According to FoxNews.com, the tourism industry is responsible for around 12 percent of Egypt’s gross domestic product and one out of every nine jobs in the country is related to travel, but the recent string of terrorist attacks and crashes has hurt the nation’s economy.
The economic struggles for Egypt started well before the crash of EgyptAir Flight 804, as the attack on Metrojet Flight 9268 and the shootings in the resort city of Hurghada have also seriously impacted tourism numbers.
On average, 900,000 foreigners were visiting Egypt each month before Metrojet Flight 9268 crashed due to a terrorist attack last October. After the attack, the number of visitors to the country had fallen to 500,000 the following month.
READ MORE: Egypt: Much More Than Just the Pyramids
In January, gunmen attacked tourists at a hotel in Hurghada, resulting in the number of tourists visiting Egypt falling to 346,500 the following month. When compared to the same time in 2015, tourism declined nearly 46 percent.
In addition, the Egyptian Ministry of Tourism revealed that spending on the industry fell by 15 percent last year. Experts also believe the number could continue to decline if American travelers avoid visiting Egypt.
While tourism experts claim it’s too soon to estimate the fallout from the EgyptAir crash, they believe the travel industry will likely not rebound anytime soon.

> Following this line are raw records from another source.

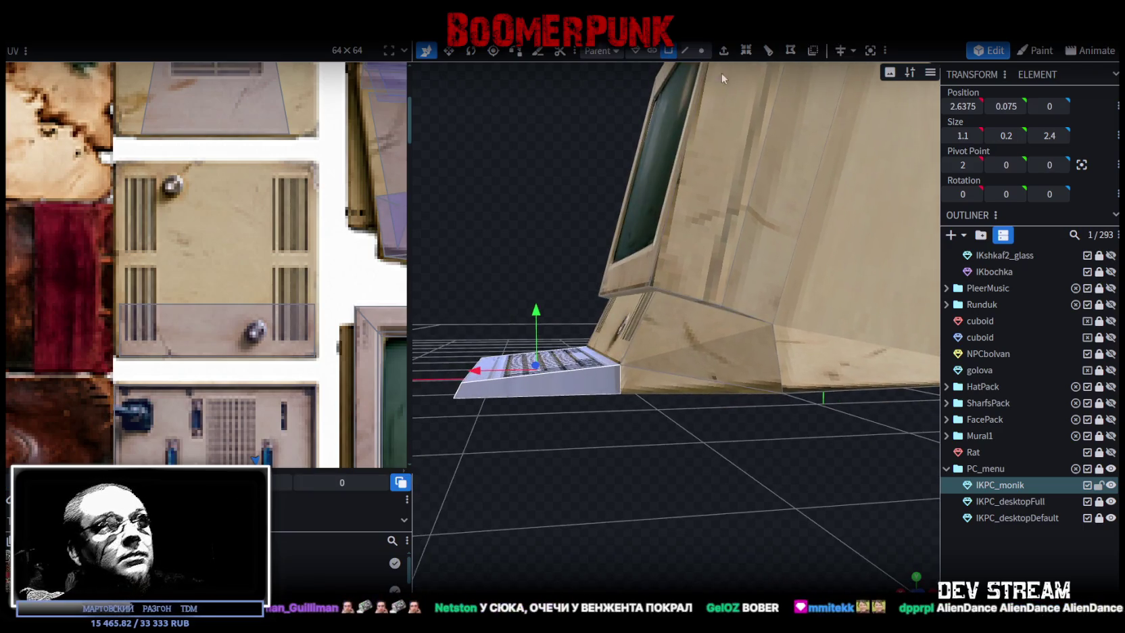
Select the base face and lower side wedge face, then switch to orthographic front view
click(752, 357)
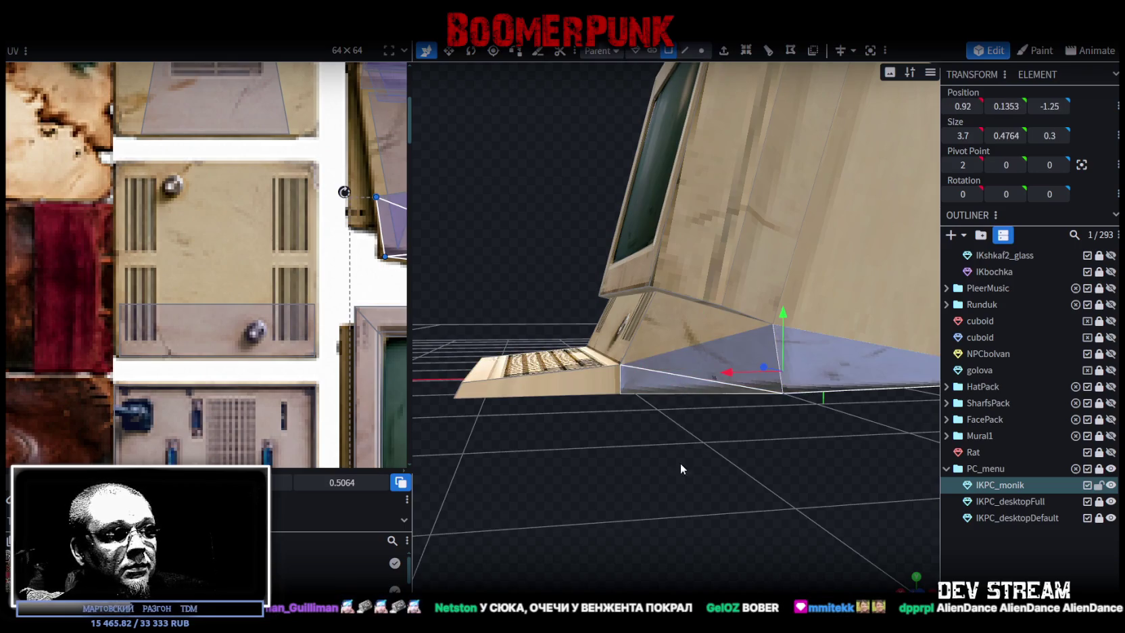
drag(694, 459, 685, 391)
click(601, 399)
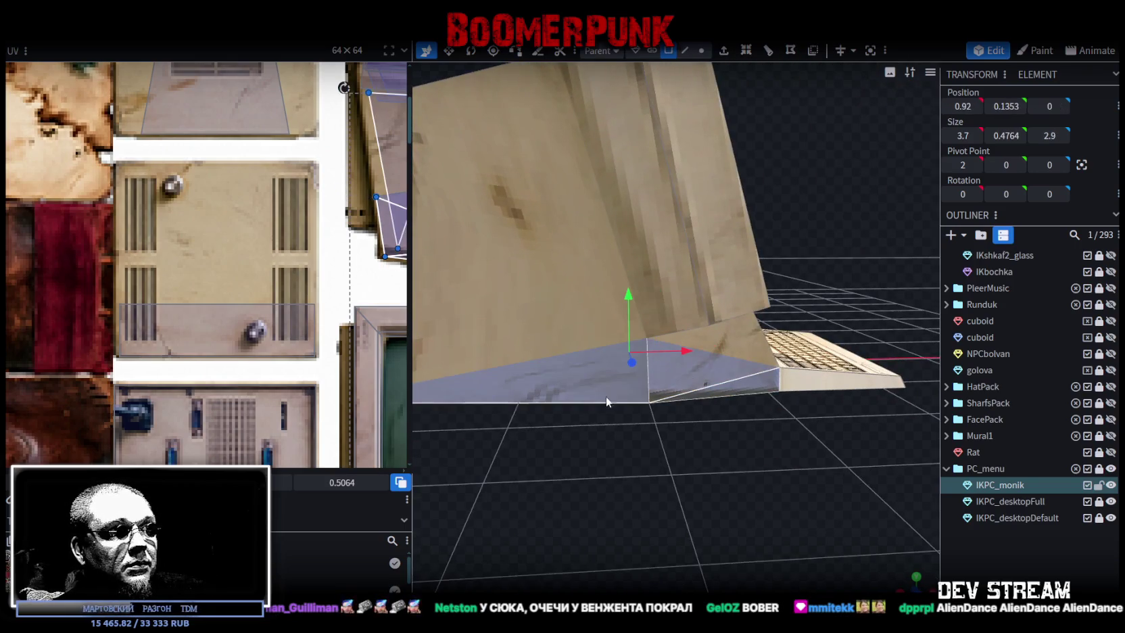
key(KP_1)
scroll(647, 541, down, 3)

“There is understandable consumer caution and hesitancy,” Trafalgar USA president Paul Wiseman said in a statement to FoxNews.com. “There has not been a large influx of cancellations [for Egypt trips] for travel, but people are making different destination choices. A few years ago, Egypt was a top 10 destination for Americans traveling with Trafalgar. Sadly, that is no longer the case.”